Short exercise:
Lay out the rows as a Markdown table with the columns Row No. and Line, skipping blank lines. Begin at the first line of the rows and stop after the line containing "picture [0, 0, 1654, 219]".
[START Listed records]
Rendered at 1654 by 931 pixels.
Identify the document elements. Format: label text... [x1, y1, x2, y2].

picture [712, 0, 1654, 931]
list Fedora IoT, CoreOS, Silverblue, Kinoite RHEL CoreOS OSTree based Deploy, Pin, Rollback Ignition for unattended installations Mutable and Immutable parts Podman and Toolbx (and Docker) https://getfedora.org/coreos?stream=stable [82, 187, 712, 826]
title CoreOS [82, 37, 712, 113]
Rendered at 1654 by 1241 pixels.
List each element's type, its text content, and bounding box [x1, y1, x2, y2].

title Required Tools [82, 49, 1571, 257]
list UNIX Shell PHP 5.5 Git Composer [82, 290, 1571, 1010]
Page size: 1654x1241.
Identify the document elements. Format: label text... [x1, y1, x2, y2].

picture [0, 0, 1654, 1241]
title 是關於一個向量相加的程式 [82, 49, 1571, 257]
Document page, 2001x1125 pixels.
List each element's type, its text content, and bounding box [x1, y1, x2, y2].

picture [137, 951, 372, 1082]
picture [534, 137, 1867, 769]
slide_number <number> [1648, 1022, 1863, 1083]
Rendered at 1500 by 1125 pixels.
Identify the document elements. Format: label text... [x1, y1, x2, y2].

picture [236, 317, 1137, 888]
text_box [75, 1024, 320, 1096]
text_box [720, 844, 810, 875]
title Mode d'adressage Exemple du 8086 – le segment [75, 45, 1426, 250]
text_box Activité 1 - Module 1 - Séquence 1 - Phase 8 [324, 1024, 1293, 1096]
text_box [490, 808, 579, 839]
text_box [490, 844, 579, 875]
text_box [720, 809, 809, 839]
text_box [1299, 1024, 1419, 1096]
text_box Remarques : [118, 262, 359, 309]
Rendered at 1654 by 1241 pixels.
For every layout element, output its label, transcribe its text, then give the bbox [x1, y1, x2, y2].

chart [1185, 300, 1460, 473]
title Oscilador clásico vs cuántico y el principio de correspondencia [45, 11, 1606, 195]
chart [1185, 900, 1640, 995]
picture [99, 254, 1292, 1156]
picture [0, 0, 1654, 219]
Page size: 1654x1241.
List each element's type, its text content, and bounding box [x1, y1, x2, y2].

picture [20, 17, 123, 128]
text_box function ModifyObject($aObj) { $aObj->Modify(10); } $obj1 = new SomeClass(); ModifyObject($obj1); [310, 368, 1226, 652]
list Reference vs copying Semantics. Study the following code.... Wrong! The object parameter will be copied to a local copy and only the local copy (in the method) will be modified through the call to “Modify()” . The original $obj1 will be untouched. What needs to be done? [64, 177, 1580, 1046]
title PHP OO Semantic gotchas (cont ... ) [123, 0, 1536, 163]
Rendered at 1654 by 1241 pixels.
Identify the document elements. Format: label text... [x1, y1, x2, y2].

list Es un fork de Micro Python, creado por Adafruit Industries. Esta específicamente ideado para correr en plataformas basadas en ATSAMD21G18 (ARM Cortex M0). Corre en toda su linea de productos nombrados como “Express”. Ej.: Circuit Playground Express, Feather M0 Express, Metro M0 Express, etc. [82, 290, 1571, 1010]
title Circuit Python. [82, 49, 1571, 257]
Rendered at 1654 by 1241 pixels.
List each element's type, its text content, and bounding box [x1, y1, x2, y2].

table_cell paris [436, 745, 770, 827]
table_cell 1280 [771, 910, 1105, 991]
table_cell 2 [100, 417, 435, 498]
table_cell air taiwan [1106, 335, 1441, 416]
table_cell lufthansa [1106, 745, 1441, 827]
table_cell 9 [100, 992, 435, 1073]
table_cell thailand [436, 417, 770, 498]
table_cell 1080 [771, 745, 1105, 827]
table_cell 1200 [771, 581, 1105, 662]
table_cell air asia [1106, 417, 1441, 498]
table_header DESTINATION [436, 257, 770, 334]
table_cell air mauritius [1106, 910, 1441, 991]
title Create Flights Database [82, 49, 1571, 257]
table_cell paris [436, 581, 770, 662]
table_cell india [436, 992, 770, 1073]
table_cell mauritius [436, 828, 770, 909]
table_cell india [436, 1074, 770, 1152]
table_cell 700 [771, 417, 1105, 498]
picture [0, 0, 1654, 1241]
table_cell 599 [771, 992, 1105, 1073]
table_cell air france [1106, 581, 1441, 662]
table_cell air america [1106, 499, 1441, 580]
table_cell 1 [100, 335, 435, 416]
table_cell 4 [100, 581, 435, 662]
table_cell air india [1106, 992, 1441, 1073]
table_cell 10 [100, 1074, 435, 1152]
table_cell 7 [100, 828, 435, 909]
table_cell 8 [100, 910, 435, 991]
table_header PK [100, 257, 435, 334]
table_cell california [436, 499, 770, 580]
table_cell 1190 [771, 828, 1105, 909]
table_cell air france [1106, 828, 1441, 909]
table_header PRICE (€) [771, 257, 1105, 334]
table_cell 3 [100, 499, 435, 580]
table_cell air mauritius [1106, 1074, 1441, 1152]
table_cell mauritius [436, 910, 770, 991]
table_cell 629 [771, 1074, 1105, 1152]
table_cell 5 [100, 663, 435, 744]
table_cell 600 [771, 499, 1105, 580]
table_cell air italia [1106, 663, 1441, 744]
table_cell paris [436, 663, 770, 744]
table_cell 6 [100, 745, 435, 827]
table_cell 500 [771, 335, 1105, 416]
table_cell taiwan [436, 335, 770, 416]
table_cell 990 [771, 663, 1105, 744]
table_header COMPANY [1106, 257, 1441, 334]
[END Listed records]
Result of this task:
| Row No. | Line |
|---|---|
| 1 | Rendered at 1654 by 931 pixels. |
| 2 | Identify the document elements. Format: label text... [x1, y1, x2, y2]. |
| 3 | picture [712, 0, 1654, 931] |
| 4 | list Fedora IoT, CoreOS, Silverblue, Kinoite RHEL CoreOS OSTree based Deploy, Pin, Rollback Ignition for unattended installations Mutable and Immutable parts Podman and Toolbx (and Docker) https://getfedora.org/coreos?stream=stable [82, 187, 712, 826] |
| 5 | title CoreOS [82, 37, 712, 113] |
| 6 | Rendered at 1654 by 1241 pixels. |
| 7 | List each element's type, its text content, and bounding box [x1, y1, x2, y2]. |
| 8 | title Required Tools [82, 49, 1571, 257] |
| 9 | list UNIX Shell PHP 5.5 Git Composer [82, 290, 1571, 1010] |
| 10 | Page size: 1654x1241. |
| 11 | Identify the document elements. Format: label text... [x1, y1, x2, y2]. |
| 12 | picture [0, 0, 1654, 1241] |
| 13 | title 是關於一個向量相加的程式 [82, 49, 1571, 257] |
| 14 | Document page, 2001x1125 pixels. |
| 15 | List each element's type, its text content, and bounding box [x1, y1, x2, y2]. |
| 16 | picture [137, 951, 372, 1082] |
| 17 | picture [534, 137, 1867, 769] |
| 18 | slide_number <number> [1648, 1022, 1863, 1083] |
| 19 | Rendered at 1500 by 1125 pixels. |
| 20 | Identify the document elements. Format: label text... [x1, y1, x2, y2]. |
| 21 | picture [236, 317, 1137, 888] |
| 22 | text_box [75, 1024, 320, 1096] |
| 23 | text_box [720, 844, 810, 875] |
| 24 | title Mode d'adressage Exemple du 8086 – le segment [75, 45, 1426, 250] |
| 25 | text_box Activité 1 - Module 1 - Séquence 1 - Phase 8 [324, 1024, 1293, 1096] |
| 26 | text_box [490, 808, 579, 839] |
| 27 | text_box [490, 844, 579, 875] |
| 28 | text_box [720, 809, 809, 839] |
| 29 | text_box [1299, 1024, 1419, 1096] |
| 30 | text_box Remarques : [118, 262, 359, 309] |
| 31 | Rendered at 1654 by 1241 pixels. |
| 32 | For every layout element, output its label, transcribe its text, then give the bbox [x1, y1, x2, y2]. |
| 33 | chart [1185, 300, 1460, 473] |
| 34 | title Oscilador clásico vs cuántico y el principio de correspondencia [45, 11, 1606, 195] |
| 35 | chart [1185, 900, 1640, 995] |
| 36 | picture [99, 254, 1292, 1156] |
| 37 | picture [0, 0, 1654, 219] |